Why it matters: What ends up on the ballot "might be the last or only description the electorate sees before voting on the measure," the Arizona Supreme Court ruled in a case over a 2012 ballot description.
Catch up quick: Scottsdale voters in 1995 approved a 0.2% sales tax increase to fund the city's land purchase for the McDowell Sonoran Preserve.
- That tax expires next year.
- Proposition 490, which the city referred to the ballot, would authorize a new 30-year tax to provide funding for city parks and recreation facilities along with maintenance and protection of the preserve.
- The new 0.15% tax would be lower than the expiring one.
The big picture: In a lawsuit filed by the conservative Goldwater Institute, the Arizona Court of Appeals on Monday ruled that Scottsdale's ballot description is misleading.
- It states the 0.20% sales tax would be "replaced and reduced."
- The court found that Prop. 490 wouldn't "reduce" the current tax because the original tax is expiring and the measure "would implement a brand-new tax."
State of play: Prop. 490 will still be on the ballot after the Scottsdale City Council voted Tuesday to change the ballot description.

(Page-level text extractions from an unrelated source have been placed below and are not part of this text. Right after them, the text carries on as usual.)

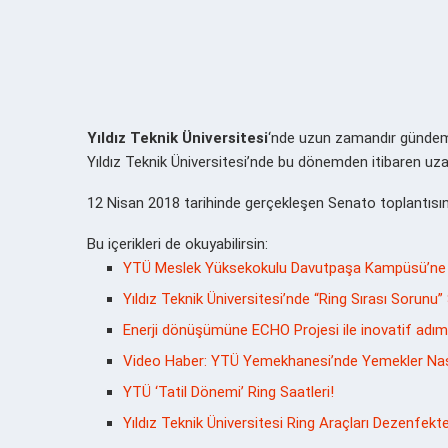
Yıldız Teknik Üniversitesi
‘nde uzun zamandır gündemd
Yıldız Teknik Üniversitesi’nde bu dönemden itibaren uza
12 Nisan 2018 tarihinde gerçekleşen Senato toplantısın
Bu içerikleri de okuyabilirsin:
YTÜ Meslek Yüksekokulu Davutpaşa Kampüsü’ne 
Yıldız Teknik Üniversitesi’nde “Ring Sırası Sorunu”
Enerji dönüşümüne ECHO Projesi ile inovatif adım
Video Haber: YTÜ Yemekhanesi’nde Yemekler Nası
YTÜ ‘Tatil Dönemi’ Ring Saatleri!
Yıldız Teknik Üniversitesi Ring Araçları Dezenfekte 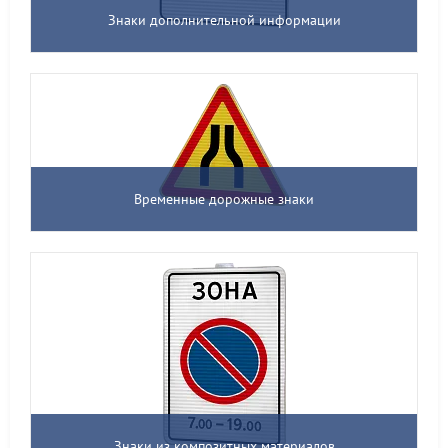
Знаки дополнительной информации
Временные дорожные знаки
Знаки из композитных материалов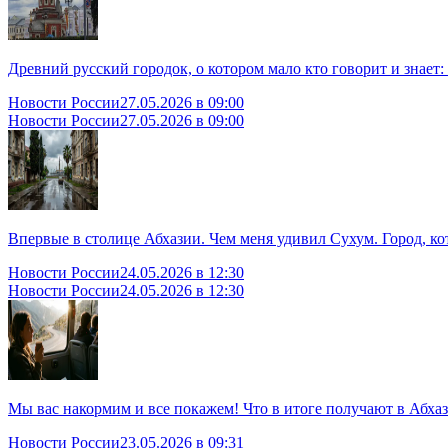
Древний русский городок, о котором мало кто говорит и знает:
Новости России
27.05.2026 в 09:00
Новости России
27.05.2026 в 09:00
Впервые в столице Абхазии. Чем меня удивил Сухум. Город, ко
Новости России
24.05.2026 в 12:30
Новости России
24.05.2026 в 12:30
Мы вас накормим и все покажем! Что в итоге получают в Абхаз
Новости России
23.05.2026 в 09:31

- The new ballot language states that Prop. 490 would "enact a transaction privilege and use tax rate of 0.15% for 30 years … upon the expiration of the current 0.20% tax rate.
- Prop. 490 is expected to generate about $1.15 billion over 30 years, the Arizona Republic reported.
The other side: By approving a new description 24 hours before the county's ballot printing deadline, Goldwater Institute spokesperson Joe Setyon told Axios "the city is depriving its citizens of a meaningful opportunity to comment or seek judicial review on the new language."